从前面的摘录中,读者不难看出,在艾曼丽修女最后的岁月里,在她疲倦不堪、饱受煎熬的病床周围是一片怎样的苦海。本传记的作者毫不犹豫地提及这些事实,因为传记忠实地证明了天主上智如何将祂的仆人提升到如此完美的境界。
The habitual presence of the Pilgrim and the occasional sojourn of his brother, Christian Brentano, formed the school in which, in the midst of cruel sufferings, Sister Emmerich practised those eminent virtues that distinguished her: charity, forbearance, resignation. Christian Brentano looked upon her as a phenomenon in which he hoped to discover a confirmation of his pet theory, mesmerism ; whilst to Clement she was a pure mirror whose lustre should be tarnished by no exterior influence, upon which he alone was to gaze.

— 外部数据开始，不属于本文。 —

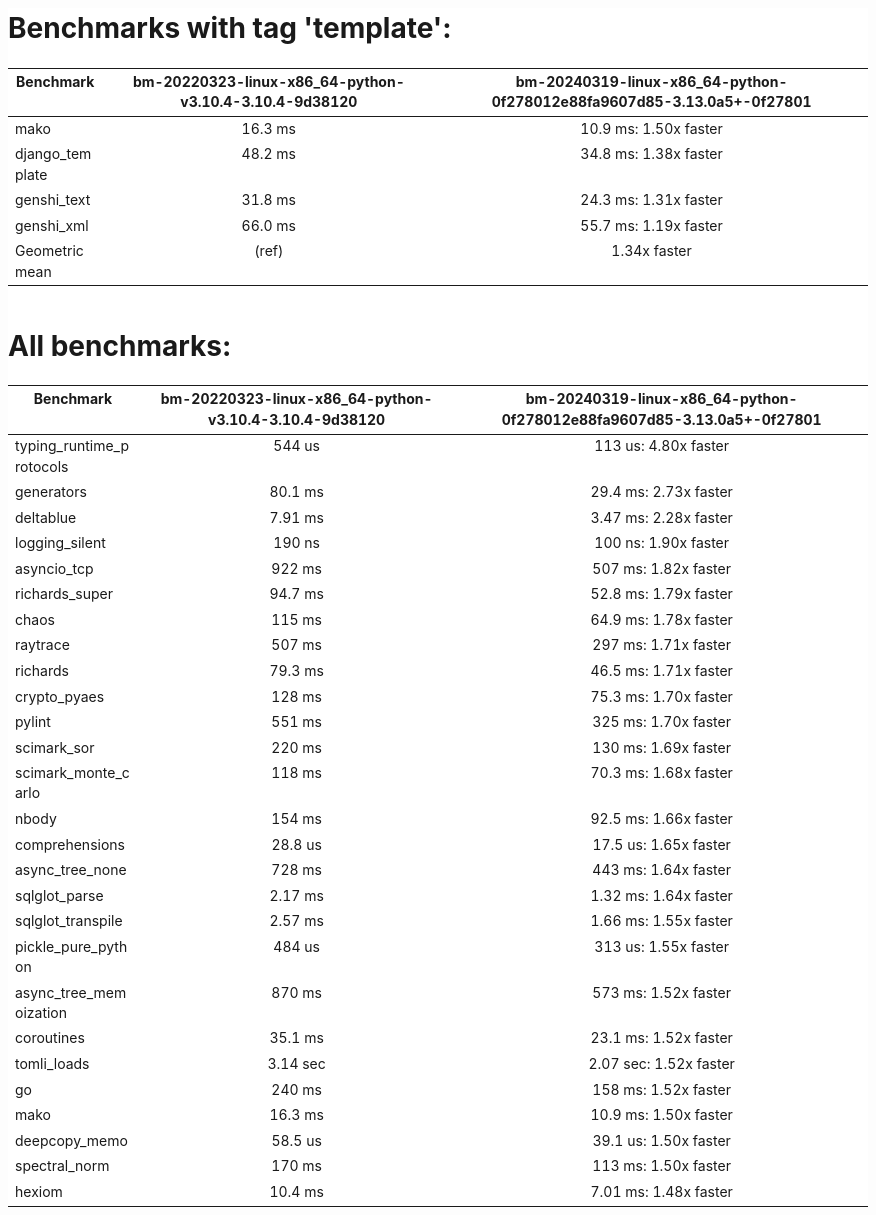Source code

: Benchmarks with tag 'template':
===============================

| Benchmark       | bm-20220323-linux-x86_64-python-v3.10.4-3.10.4-9d38120 | bm-20240319-linux-x86_64-python-0f278012e88fa9607d85-3.13.0a5+-0f27801 |
|-----------------|:------------------------------------------------------:|:----------------------------------------------------------------------:|
| mako            | 16.3 ms                                                | 10.9 ms: 1.50x faster                                                  |
| django_template | 48.2 ms                                                | 34.8 ms: 1.38x faster                                                  |
| genshi_text     | 31.8 ms                                                | 24.3 ms: 1.31x faster                                                  |
| genshi_xml      | 66.0 ms                                                | 55.7 ms: 1.19x faster                                                  |
| Geometric mean  | (ref)                                                  | 1.34x faster                                                           |

All benchmarks:
===============

| Benchmark                | bm-20220323-linux-x86_64-python-v3.10.4-3.10.4-9d38120 | bm-20240319-linux-x86_64-python-0f278012e88fa9607d85-3.13.0a5+-0f27801 |
|--------------------------|:------------------------------------------------------:|:----------------------------------------------------------------------:|
| typing_runtime_protocols | 544 us                                                 | 113 us: 4.80x faster                                                   |
| generators               | 80.1 ms                                                | 29.4 ms: 2.73x faster                                                  |
| deltablue                | 7.91 ms                                                | 3.47 ms: 2.28x faster                                                  |
| logging_silent           | 190 ns                                                 | 100 ns: 1.90x faster                                                   |
| asyncio_tcp              | 922 ms                                                 | 507 ms: 1.82x faster                                                   |
| richards_super           | 94.7 ms                                                | 52.8 ms: 1.79x faster                                                  |
| chaos                    | 115 ms                                                 | 64.9 ms: 1.78x faster                                                  |
| raytrace                 | 507 ms                                                 | 297 ms: 1.71x faster                                                   |
| richards                 | 79.3 ms                                                | 46.5 ms: 1.71x faster                                                  |
| crypto_pyaes             | 128 ms                                                 | 75.3 ms: 1.70x faster                                                  |
| pylint                   | 551 ms                                                 | 325 ms: 1.70x faster                                                   |
| scimark_sor              | 220 ms                                                 | 130 ms: 1.69x faster                                                   |
| scimark_monte_carlo      | 118 ms                                                 | 70.3 ms: 1.68x faster                                                  |
| nbody                    | 154 ms                                                 | 92.5 ms: 1.66x faster                                                  |
| comprehensions           | 28.8 us                                                | 17.5 us: 1.65x faster                                                  |
| async_tree_none          | 728 ms                                                 | 443 ms: 1.64x faster                                                   |
| sqlglot_parse            | 2.17 ms                                                | 1.32 ms: 1.64x faster                                                  |
| sqlglot_transpile        | 2.57 ms                                                | 1.66 ms: 1.55x faster                                                  |
| pickle_pure_python       | 484 us                                                 | 313 us: 1.55x faster                                                   |
| async_tree_memoization   | 870 ms                                                 | 573 ms: 1.52x faster                                                   |
| coroutines               | 35.1 ms                                                | 23.1 ms: 1.52x faster                                                  |
| tomli_loads              | 3.14 sec                                               | 2.07 sec: 1.52x faster                                                 |
| go                       | 240 ms                                                 | 158 ms: 1.52x faster                                                   |
| mako                     | 16.3 ms                                                | 10.9 ms: 1.50x faster                                                  |
| deepcopy_memo            | 58.5 us                                                | 39.1 us: 1.50x faster                                                  |
| spectral_norm            | 170 ms                                                 | 113 ms: 1.50x faster                                                   |
| hexiom                   | 10.4 ms                                                | 7.01 ms: 1.48x faster                                                  |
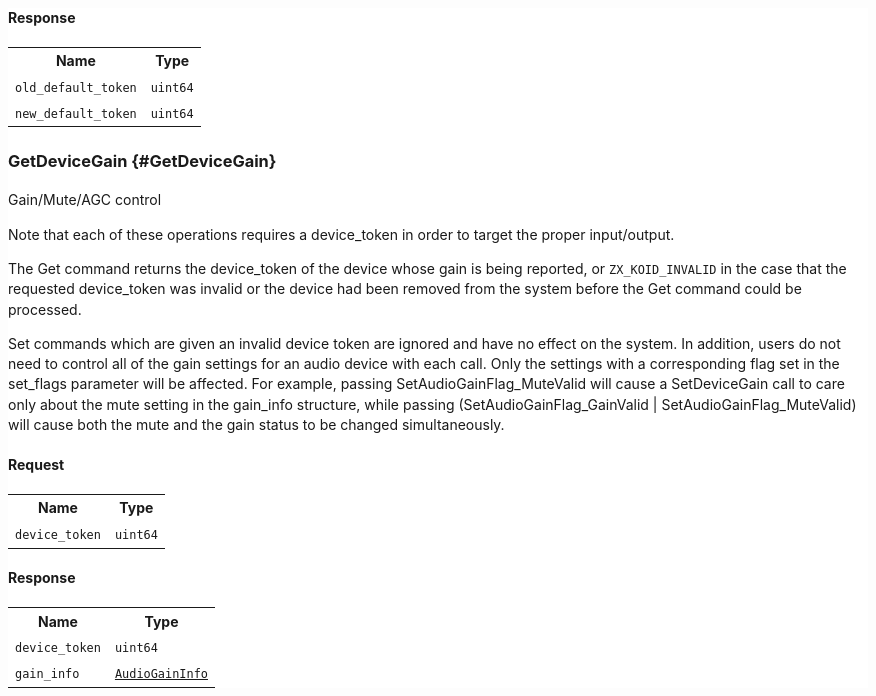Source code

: 


#### Response
<table>
    <tr><th>Name</th><th>Type</th></tr>
    <tr>
            <td><code>old_default_token</code></td>
            <td>
                <code>uint64</code>
            </td>
        </tr><tr>
            <td><code>new_default_token</code></td>
            <td>
                <code>uint64</code>
            </td>
        </tr></table>

### GetDeviceGain {#GetDeviceGain}

<p>Gain/Mute/AGC control</p>
<p>Note that each of these operations requires a device_token in order to
target the proper input/output.</p>
<p>The Get command returns the device_token of the device whose gain is
being reported, or <code>ZX_KOID_INVALID</code> in the case that the requested
device_token was invalid or the device had been removed from the system
before the Get command could be processed.</p>
<p>Set commands which are given an invalid device token are ignored and
have no effect on the system. In addition, users do not need to control
all of the gain settings for an audio device with each call. Only the
settings with a corresponding flag set in the set_flags parameter will
be affected. For example, passing SetAudioGainFlag_MuteValid will cause
a SetDeviceGain call to care only about the mute setting in the
gain_info structure, while passing (SetAudioGainFlag_GainValid |
SetAudioGainFlag_MuteValid) will cause both the mute and the gain
status to be changed simultaneously.</p>

#### Request
<table>
    <tr><th>Name</th><th>Type</th></tr>
    <tr>
            <td><code>device_token</code></td>
            <td>
                <code>uint64</code>
            </td>
        </tr></table>


#### Response
<table>
    <tr><th>Name</th><th>Type</th></tr>
    <tr>
            <td><code>device_token</code></td>
            <td>
                <code>uint64</code>
            </td>
        </tr><tr>
            <td><code>gain_info</code></td>
            <td>
                <code><a class='link' href='#AudioGainInfo'>AudioGainInfo</a></code>
            </td>
        </tr></table>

朝圣者的经常出现和他兄弟克里斯蒂安·布伦塔诺的偶尔逗留,形成了艾曼丽修女的学校,在这所学校里,艾曼丽修女在残酷的苦难中践行着她那卓越的美德:仁爱、宽容、顺从。克里斯蒂安·布伦塔诺将艾曼丽修女视为一种现象,他希望通过这种现象来证实他所钟爱的学说——催眠术;而对朝圣者来说,艾曼丽修女是一面纯净的镜子,她的光泽不会因任何外在的影响而被玷污,也只有朝圣者自己才能凝视这面镜子。
However different the light in which the two brothers regarded her, yet both agreed in this, that she should be withdrawn from every special contact with the outer world arid become inaccessible to all but themselves. It was the working out of this scheme, though with the very best intentions on the part of its authors, that was to put the finishing stroke to Sister Emmerich's sanctification.
尽管兄弟俩对她的看法不同,但他们都一致认为,她应该断绝与外面世界的一切特殊接触,除了他们兄弟俩以外,谁也不能接近她。尽管这个计划的制定者的初衷是非常好的,但正是这个计划的实施,为艾曼丽修女的成圣画上了最后的一笔。